JDBC Transaction Management
A transaction represents a group of SQL commands that run together as one complete operation. It must follow the ACID properties:
- Atomicity ensures that either all operations in a transaction finish successfully or none of them do.
- Consistency – database remains in a valid state
- Isolation – concurrent transactions don't interfere
- Durability – changes persist even after system failure
Default Auto-commit Behavior
JDBC executes SQL statements with immediate commit as its default behavior. This is controlled by:
connection.setAutoCommit(true); // Default
To manage transactions manually, disable auto-commit.

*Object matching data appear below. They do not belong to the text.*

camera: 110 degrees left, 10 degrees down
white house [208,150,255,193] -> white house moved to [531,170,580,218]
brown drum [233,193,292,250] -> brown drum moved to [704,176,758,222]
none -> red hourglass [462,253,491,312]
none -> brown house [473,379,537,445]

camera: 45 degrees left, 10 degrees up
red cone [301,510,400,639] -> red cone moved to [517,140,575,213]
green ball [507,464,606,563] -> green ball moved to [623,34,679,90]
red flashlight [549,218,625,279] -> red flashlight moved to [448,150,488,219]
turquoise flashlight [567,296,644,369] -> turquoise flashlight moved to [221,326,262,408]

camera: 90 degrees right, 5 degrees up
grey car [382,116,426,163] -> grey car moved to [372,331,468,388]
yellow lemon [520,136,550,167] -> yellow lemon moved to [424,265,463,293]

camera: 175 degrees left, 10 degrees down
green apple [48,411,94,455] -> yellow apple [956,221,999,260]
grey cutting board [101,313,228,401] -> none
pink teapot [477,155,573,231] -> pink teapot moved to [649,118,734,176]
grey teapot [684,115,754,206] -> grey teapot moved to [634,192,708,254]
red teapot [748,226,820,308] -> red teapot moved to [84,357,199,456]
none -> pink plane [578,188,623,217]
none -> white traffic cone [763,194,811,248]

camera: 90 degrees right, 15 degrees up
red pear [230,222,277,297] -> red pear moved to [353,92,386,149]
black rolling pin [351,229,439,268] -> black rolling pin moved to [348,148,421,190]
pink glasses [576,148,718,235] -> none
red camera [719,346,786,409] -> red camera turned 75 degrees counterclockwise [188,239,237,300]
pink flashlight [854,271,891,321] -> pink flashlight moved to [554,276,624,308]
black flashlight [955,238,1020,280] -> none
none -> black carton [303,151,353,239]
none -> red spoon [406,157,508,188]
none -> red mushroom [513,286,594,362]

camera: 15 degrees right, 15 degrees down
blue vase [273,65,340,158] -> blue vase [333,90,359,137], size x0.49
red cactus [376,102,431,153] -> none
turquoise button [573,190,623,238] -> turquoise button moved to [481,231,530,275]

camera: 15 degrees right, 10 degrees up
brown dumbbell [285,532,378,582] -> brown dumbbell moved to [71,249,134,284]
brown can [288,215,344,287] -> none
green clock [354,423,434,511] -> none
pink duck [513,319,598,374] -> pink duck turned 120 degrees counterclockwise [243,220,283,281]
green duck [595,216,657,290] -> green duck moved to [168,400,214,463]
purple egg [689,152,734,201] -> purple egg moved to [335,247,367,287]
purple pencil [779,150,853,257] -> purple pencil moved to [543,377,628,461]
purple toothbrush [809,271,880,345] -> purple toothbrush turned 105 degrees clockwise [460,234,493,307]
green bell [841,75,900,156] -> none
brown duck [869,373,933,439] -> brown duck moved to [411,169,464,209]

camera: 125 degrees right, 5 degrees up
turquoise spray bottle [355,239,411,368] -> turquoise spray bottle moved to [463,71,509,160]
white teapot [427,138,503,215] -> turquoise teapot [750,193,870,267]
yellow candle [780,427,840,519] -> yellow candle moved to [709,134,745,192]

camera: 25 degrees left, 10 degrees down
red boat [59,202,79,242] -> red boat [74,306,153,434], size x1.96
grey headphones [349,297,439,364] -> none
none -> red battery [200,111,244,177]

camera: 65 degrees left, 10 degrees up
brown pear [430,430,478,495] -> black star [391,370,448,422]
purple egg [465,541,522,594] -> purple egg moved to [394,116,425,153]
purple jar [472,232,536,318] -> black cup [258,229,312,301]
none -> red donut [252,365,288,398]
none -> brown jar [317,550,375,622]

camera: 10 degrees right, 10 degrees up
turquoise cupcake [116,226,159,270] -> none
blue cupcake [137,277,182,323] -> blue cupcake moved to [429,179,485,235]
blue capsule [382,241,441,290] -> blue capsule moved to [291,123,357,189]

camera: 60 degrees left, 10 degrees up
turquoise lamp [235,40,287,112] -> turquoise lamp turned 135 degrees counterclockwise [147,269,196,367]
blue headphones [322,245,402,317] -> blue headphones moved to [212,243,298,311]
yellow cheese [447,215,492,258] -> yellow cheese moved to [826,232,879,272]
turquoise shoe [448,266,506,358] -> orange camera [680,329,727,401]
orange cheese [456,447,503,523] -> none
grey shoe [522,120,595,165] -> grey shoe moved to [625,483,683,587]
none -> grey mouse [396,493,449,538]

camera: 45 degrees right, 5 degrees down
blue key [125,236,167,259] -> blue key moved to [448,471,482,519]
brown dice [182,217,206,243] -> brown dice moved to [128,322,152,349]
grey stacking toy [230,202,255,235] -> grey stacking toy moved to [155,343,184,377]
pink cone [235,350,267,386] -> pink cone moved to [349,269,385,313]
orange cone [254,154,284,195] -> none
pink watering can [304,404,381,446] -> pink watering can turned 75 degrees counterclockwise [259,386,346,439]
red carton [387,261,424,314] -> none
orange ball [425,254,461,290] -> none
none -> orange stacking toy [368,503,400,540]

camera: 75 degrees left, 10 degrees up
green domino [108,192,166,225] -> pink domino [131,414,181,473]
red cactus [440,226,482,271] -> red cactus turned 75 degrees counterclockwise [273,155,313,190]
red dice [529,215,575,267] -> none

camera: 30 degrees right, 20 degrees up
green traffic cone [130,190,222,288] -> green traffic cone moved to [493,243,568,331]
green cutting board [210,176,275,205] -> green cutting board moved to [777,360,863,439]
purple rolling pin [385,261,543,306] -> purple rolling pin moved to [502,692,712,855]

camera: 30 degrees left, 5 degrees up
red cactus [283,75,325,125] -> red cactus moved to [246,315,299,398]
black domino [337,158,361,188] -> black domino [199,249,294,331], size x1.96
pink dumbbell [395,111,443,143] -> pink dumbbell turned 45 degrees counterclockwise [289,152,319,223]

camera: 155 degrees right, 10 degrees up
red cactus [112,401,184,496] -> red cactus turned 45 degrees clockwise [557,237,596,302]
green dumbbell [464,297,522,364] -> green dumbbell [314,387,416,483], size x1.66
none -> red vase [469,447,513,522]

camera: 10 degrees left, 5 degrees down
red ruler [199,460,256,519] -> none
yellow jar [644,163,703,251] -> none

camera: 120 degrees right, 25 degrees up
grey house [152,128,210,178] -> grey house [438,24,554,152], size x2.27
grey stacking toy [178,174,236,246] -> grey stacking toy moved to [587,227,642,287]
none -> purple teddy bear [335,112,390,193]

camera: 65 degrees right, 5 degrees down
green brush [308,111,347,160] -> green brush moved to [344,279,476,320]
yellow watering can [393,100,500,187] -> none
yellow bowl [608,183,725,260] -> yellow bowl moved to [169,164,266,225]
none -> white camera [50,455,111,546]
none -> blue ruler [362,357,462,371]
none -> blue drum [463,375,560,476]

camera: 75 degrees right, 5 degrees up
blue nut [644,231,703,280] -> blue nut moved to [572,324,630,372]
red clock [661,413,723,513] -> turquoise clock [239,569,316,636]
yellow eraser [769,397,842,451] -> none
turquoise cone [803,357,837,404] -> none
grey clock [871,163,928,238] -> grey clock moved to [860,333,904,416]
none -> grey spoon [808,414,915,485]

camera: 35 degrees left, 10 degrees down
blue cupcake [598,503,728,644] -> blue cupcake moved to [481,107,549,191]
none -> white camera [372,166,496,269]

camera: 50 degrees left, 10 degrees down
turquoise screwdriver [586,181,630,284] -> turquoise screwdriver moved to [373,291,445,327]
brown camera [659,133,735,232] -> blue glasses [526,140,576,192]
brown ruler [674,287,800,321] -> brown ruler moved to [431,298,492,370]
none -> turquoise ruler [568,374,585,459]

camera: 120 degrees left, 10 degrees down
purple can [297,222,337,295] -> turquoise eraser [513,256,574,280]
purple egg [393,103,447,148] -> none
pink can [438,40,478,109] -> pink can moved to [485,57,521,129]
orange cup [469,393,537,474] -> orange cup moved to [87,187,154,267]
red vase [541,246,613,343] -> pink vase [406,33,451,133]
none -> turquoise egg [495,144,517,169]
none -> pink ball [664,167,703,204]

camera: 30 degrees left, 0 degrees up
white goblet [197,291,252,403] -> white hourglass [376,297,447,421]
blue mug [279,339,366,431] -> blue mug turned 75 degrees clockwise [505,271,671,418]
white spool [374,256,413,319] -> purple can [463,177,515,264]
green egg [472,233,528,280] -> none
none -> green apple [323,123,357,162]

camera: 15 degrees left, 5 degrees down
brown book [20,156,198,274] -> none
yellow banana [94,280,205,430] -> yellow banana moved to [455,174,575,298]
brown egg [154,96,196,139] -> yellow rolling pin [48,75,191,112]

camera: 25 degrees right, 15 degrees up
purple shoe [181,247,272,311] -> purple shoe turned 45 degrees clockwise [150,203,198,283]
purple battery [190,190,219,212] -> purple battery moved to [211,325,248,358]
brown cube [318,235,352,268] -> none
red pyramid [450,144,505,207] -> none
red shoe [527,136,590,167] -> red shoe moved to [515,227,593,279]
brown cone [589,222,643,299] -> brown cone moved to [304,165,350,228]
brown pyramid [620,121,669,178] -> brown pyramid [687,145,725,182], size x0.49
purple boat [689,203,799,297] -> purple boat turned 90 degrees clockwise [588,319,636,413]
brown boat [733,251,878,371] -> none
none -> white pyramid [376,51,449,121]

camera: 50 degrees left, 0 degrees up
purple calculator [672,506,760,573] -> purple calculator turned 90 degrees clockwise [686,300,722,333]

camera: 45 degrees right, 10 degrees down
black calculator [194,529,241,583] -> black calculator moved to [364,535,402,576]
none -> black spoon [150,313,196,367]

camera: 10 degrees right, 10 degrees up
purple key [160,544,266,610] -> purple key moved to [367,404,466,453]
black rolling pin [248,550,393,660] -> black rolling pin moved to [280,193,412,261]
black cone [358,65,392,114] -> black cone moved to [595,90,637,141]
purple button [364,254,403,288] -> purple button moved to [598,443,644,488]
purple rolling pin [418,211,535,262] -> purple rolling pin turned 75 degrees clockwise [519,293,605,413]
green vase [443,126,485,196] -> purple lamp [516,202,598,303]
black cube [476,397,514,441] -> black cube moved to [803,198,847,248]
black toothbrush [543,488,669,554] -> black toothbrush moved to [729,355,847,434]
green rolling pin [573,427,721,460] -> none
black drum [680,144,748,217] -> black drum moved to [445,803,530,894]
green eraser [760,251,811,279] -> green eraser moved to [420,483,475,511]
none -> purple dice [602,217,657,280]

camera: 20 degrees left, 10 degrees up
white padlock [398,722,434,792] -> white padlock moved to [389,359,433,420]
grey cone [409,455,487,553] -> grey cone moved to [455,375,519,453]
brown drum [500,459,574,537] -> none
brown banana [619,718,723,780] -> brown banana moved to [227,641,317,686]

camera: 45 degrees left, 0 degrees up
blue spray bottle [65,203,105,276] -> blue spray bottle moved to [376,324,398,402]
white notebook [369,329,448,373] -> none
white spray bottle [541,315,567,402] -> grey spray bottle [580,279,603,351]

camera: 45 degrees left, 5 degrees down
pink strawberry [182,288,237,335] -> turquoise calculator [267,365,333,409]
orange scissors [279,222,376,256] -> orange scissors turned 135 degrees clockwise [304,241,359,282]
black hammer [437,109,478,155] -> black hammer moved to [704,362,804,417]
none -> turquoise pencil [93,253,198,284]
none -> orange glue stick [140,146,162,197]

JDBC Transaction Management
Connection con = DriverManager.getConnection(...);
// Step 1: Disable auto-commit
con.setAutoCommit(false);
try {
// Step 2: Execute multiple SQL operations
Statement stmt = con.createStatement();
stmt.executeUpdate("UPDATE accounts SET balance = balance - 1000 WHERE id = 1");
stmt.executeUpdate("UPDATE accounts SET balance = balance + 1000 WHERE id = 2");
// Step 3: Commit transaction
con.commit();
} catch (SQLException e) {
// Step 4: Rollback on error
con.rollback();
e.printStackTrace();
} finally {
con.close();
}
Example
import java.sql.*;
public class TransactionExample {
public static void main(String[] args) {
try (Connection con = DriverManager.getConnection(
"jdbc:mysql://localhost:3306/bank", "root", "password")) {
con.setAutoCommit(false); // Begin transaction
try (PreparedStatement withdraw = con.prepareStatement(
"UPDATE accounts SET balance = balance - ? WHERE id = ?");
PreparedStatement deposit = con.prepareStatement(
"UPDATE accounts SET balance = balance + ? WHERE id = ?")) {
withdraw.setDouble(1, 1000);
withdraw.setInt(2, 1);
withdraw.executeUpdate();
deposit.setDouble(1, 1000);
deposit.setInt(2, 2);
deposit.executeUpdate();
con.commit(); // Commit if both succeed
System.out.println("Transaction committed.");
} catch (SQLException e) {
con.rollback(); // Rollback if any error occurs
System.out.println("Transaction rolled back.");
e.printStackTrace();
}
} catch (SQLException e) {
e.printStackTrace();
}
}
}
Note
- Always disable auto-commit before starting a transaction.
- Use commit() to persist changes.
- The rollback() method allows you to reverse changes if errors occur.
- Implement try-with-resources to ensure both connection and statement operations are handled safely.